Язык Лао-цзы лаконичен, парадоксален и метафоричен. Он намекает на смысл, принципиально отказываясь его обнажать, — ведь смысл заключён не в словах, а в том, насколько способен читающий сделать волевое усилие над собой в поисках истины.
Обладает ли автор трактата той полнотой истины, на которую претендует? Да и может ли кто-либо вообще обладать этой полнотой истины, не отличимой от самой изначальной сути человеческой (а равно — и небесной) природы?
Однако в том и состоит особенность китайского древнего трактата — всегда афористического и во многом мозаичного текста, — что на столь решительное утверждение его автор и не замахивается. Да он совсем и не автор, а лишь составитель. По сути, Лао-цзы ничего не утверждает, но лишь передаёт, повторяет услышанное.

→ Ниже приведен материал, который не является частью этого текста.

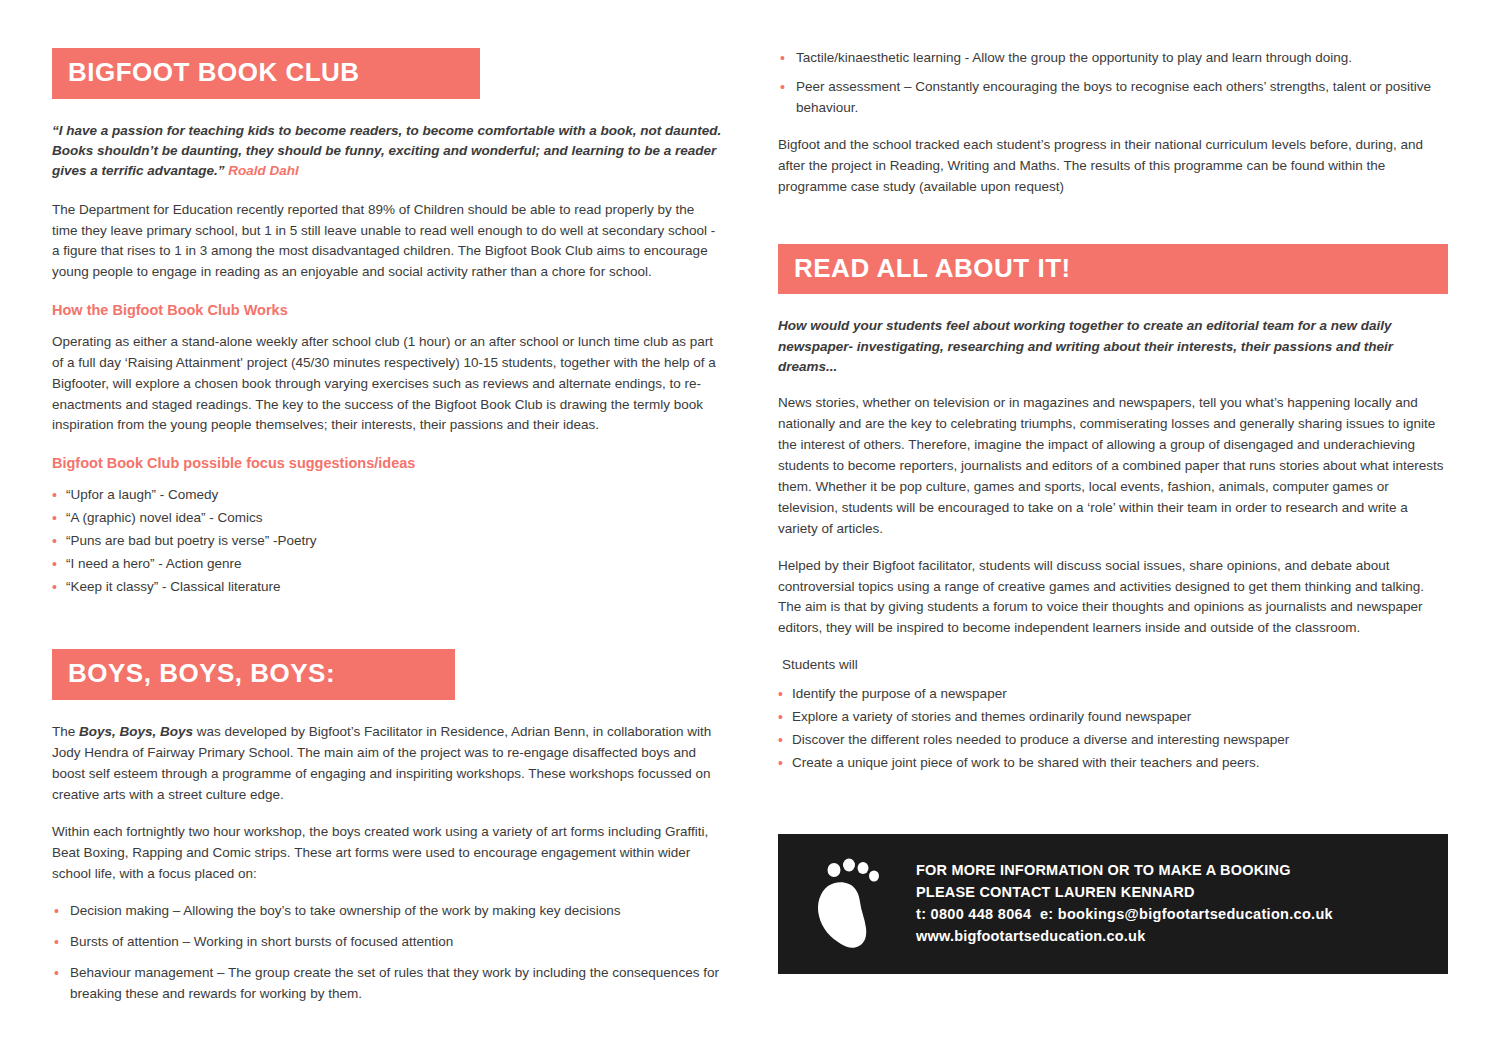BIGFOOT BOOK CLUB
“I have a passion for teaching kids to become readers, to become comfortable with a book, not daunted. Books shouldn’t be daunting, they should be funny, exciting and wonderful; and learning to be a reader gives a terrific advantage.” Roald Dahl
The Department for Education recently reported that 89% of Children should be able to read properly by the time they leave primary school, but 1 in 5 still leave unable to read well enough to do well at secondary school - a figure that rises to 1 in 3 among the most disadvantaged children. The Bigfoot Book Club aims to encourage young people to engage in reading as an enjoyable and social activity rather than a chore for school.
How the Bigfoot Book Club Works
Operating as either a stand-alone weekly after school club (1 hour) or an after school or lunch time club as part of a full day ‘Raising Attainment' project (45/30 minutes respectively) 10-15 students, together with the help of a Bigfooter, will explore a chosen book through varying exercises such as reviews and alternate endings, to re-enactments and staged readings. The key to the success of the Bigfoot Book Club is drawing the termly book inspiration from the young people themselves; their interests, their passions and their ideas.
Bigfoot Book Club possible focus suggestions/ideas
“Upfor a laugh” - Comedy
“A (graphic) novel idea” - Comics
“Puns are bad but poetry is verse” -Poetry
“I need a hero” - Action genre
“Keep it classy” - Classical literature
BOYS, BOYS, BOYS:
The Boys, Boys, Boys was developed by Bigfoot’s Facilitator in Residence, Adrian Benn, in collaboration with Jody Hendra of Fairway Primary School. The main aim of the project was to re-engage disaffected boys and boost self esteem through a programme of engaging and inspiriting workshops. These workshops focussed on creative arts with a street culture edge.
Within each fortnightly two hour workshop, the boys created work using a variety of art forms including Graffiti, Beat Boxing, Rapping and Comic strips. These art forms were used to encourage engagement within wider school life, with a focus placed on:
Decision making – Allowing the boy’s to take ownership of the work by making key decisions
Bursts of attention – Working in short bursts of focused attention
Behaviour management – The group create the set of rules that they work by including the consequences for breaking these and rewards for working by them.
Tactile/kinaesthetic learning - Allow the group the opportunity to play and learn through doing.
Peer assessment – Constantly encouraging the boys to recognise each others’ strengths, talent or positive behaviour.
Bigfoot and the school tracked each student’s progress in their national curriculum levels before, during, and after the project in Reading, Writing and Maths. The results of this programme can be found within the programme case study (available upon request)
READ ALL ABOUT IT!
How would your students feel about working together to create an editorial team for a new daily newspaper- investigating, researching and writing about their interests, their passions and their dreams...
News stories, whether on television or in magazines and newspapers, tell you what’s happening locally and nationally and are the key to celebrating triumphs, commiserating losses and generally sharing issues to ignite the interest of others. Therefore, imagine the impact of allowing a group of disengaged and underachieving students to become reporters, journalists and editors of a combined paper that runs stories about what interests them. Whether it be pop culture, games and sports, local events, fashion, animals, computer games or television, students will be encouraged to take on a ‘role’ within their team in order to research and write a variety of articles.
Helped by their Bigfoot facilitator, students will discuss social issues, share opinions, and debate about controversial topics using a range of creative games and activities designed to get them thinking and talking. The aim is that by giving students a forum to voice their thoughts and opinions as journalists and newspaper editors, they will be inspired to become independent learners inside and outside of the classroom.
Students will
Identify the purpose of a newspaper
Explore a variety of stories and themes ordinarily found newspaper
Discover the different roles needed to produce a diverse and interesting newspaper
Create a unique joint piece of work to be shared with their teachers and peers.
FOR MORE INFORMATION OR TO MAKE A BOOKING PLEASE CONTACT LAUREN KENNARD t: 0800 448 8064 e: bookings@bigfootartseducation.co.uk www.bigfootartseducation.co.uk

Он как бы намекает, на то, что передаёт услышанное от других, а нам самим решать, есть ли здесь истина.
Количество слов сведено к минимуму, составитель трактата использует их с каким-то мистическим трепетом, сверяя каждую фразу с внутренней истиной космоса, — и благодаря этому читатель вдруг оказывается со-бытиен с житием космоса. Как-то австрийский философ, лауреат Нобелевской премии Элиас Канетти заметил: «Следовало бы уметь сказать это в столь немногих фразах, как Лао-цзы или Гераклит, а пока не способен на это, значит, на самом деле и нечего сказать». Воистину, автору древнего трактата «есть что сказать». Может быть, именно поэтому он молчит о самом главном?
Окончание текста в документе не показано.